Skip to contents

Adds an equality-based blocking rule to a specification. During prediction, only record pairs that agree on the blocking columns are scored. Multiple calls are OR-ed together. Within a single call, columns are AND-ed.

Usage

il_block_on(spec, ..., .where = NULL, .transform = NULL, .explode = NULL)

Arguments

spec

An il_spec object (piped in).

...

Columns for equality blocking (AND-ed within one call). Each entry is either:

  • A bare column name, e.g. surname.

  • A column ~ transform formula, e.g. first_name ~ il_substr(1, 3), which applies the transform to that column before the equality check. Mix bare names and formulas freely within one call.

.where

An optional raw SQL string for non-equality blocking conditions. Defaults to NULL.

.transform

An optional transform applied to every column that does not already have a formula transform. Can be a single function (e.g. il_soundex) or a named list of functions for per-column transforms. Formula transforms in ... take precedence over .transform.

.explode

An optional character vector of column names containing arrays (list columns) to unnest before blocking. Each array element becomes a separate row for the blocking join. Requires a DuckDB or PostgreSQL backend. Defaults to NULL.

Value

An updated copy of spec.

Examples

# Block on state OR first name (two calls = OR)
spec <- il_spec() |>
  il_block_on(state) |>
  il_block_on(first_name)

# Block where state AND year both match (one call = AND)
spec <- il_spec() |>
  il_block_on(state, year)

# Per-column substring blocking with formula syntax
spec <- il_spec() |>
  il_block_on(first_name ~ il_substr(1, 3), surname ~ il_substr(1, 4))

# Mix: substr on one column, plain match on another
spec <- il_spec() |>
  il_block_on(postcode_fake ~ il_substr(1, 3), dob)

# Same transform on all columns
spec <- il_spec() |>
  il_block_on(first_name, .transform = il_soundex)

# Explode array columns before blocking
spec <- il_spec() |>
  il_block_on(email, .explode = 'email')

- **Exercise requirements**:
A - Answer these from the il_block_on documentation above, one answer per line, marked the same way:
(i) What does the function return?
(ii) Which backends does the .explode argument require?
(iii) If a column has a formula transform in ... and .transform is also given, which one takes precedence?
B - Name every argument that the il_block_on documentation lists for the function.

- **Information supplied**:

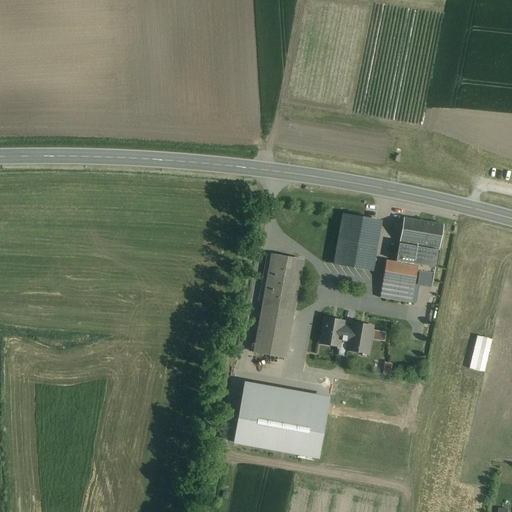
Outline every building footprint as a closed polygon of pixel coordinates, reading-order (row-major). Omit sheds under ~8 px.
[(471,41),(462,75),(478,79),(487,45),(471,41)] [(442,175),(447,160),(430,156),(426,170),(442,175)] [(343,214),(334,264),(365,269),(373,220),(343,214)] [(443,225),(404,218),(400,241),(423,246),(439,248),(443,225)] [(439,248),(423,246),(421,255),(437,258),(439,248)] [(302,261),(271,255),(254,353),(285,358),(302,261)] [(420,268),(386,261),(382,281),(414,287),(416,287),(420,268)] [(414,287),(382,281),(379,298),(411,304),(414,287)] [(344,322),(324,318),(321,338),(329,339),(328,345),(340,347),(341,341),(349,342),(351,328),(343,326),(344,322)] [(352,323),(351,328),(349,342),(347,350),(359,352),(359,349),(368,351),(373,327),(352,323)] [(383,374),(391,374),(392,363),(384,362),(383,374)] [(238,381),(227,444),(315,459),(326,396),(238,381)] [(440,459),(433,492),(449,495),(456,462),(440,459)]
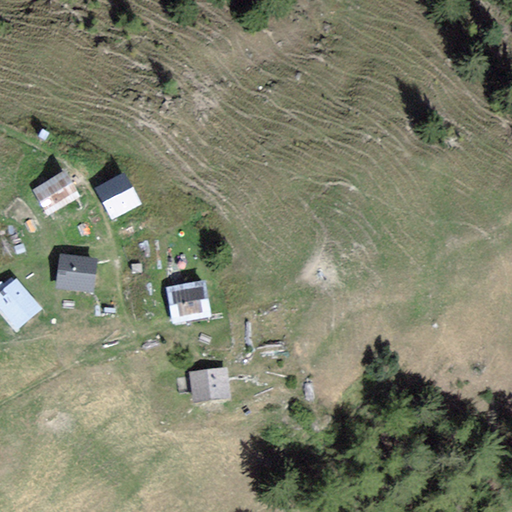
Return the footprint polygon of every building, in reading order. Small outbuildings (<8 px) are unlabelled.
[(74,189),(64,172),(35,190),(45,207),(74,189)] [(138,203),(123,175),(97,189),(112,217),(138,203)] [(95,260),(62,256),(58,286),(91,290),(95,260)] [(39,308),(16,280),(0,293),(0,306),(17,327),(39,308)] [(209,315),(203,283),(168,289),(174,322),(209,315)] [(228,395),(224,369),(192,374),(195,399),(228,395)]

- **Solution list**:
A -
(i) An updated copy of spec.
(ii) DuckDB or PostgreSQL.
(iii) The formula transform in ... takes precedence over .transform.

B - spec, ..., .where, .transform, .explode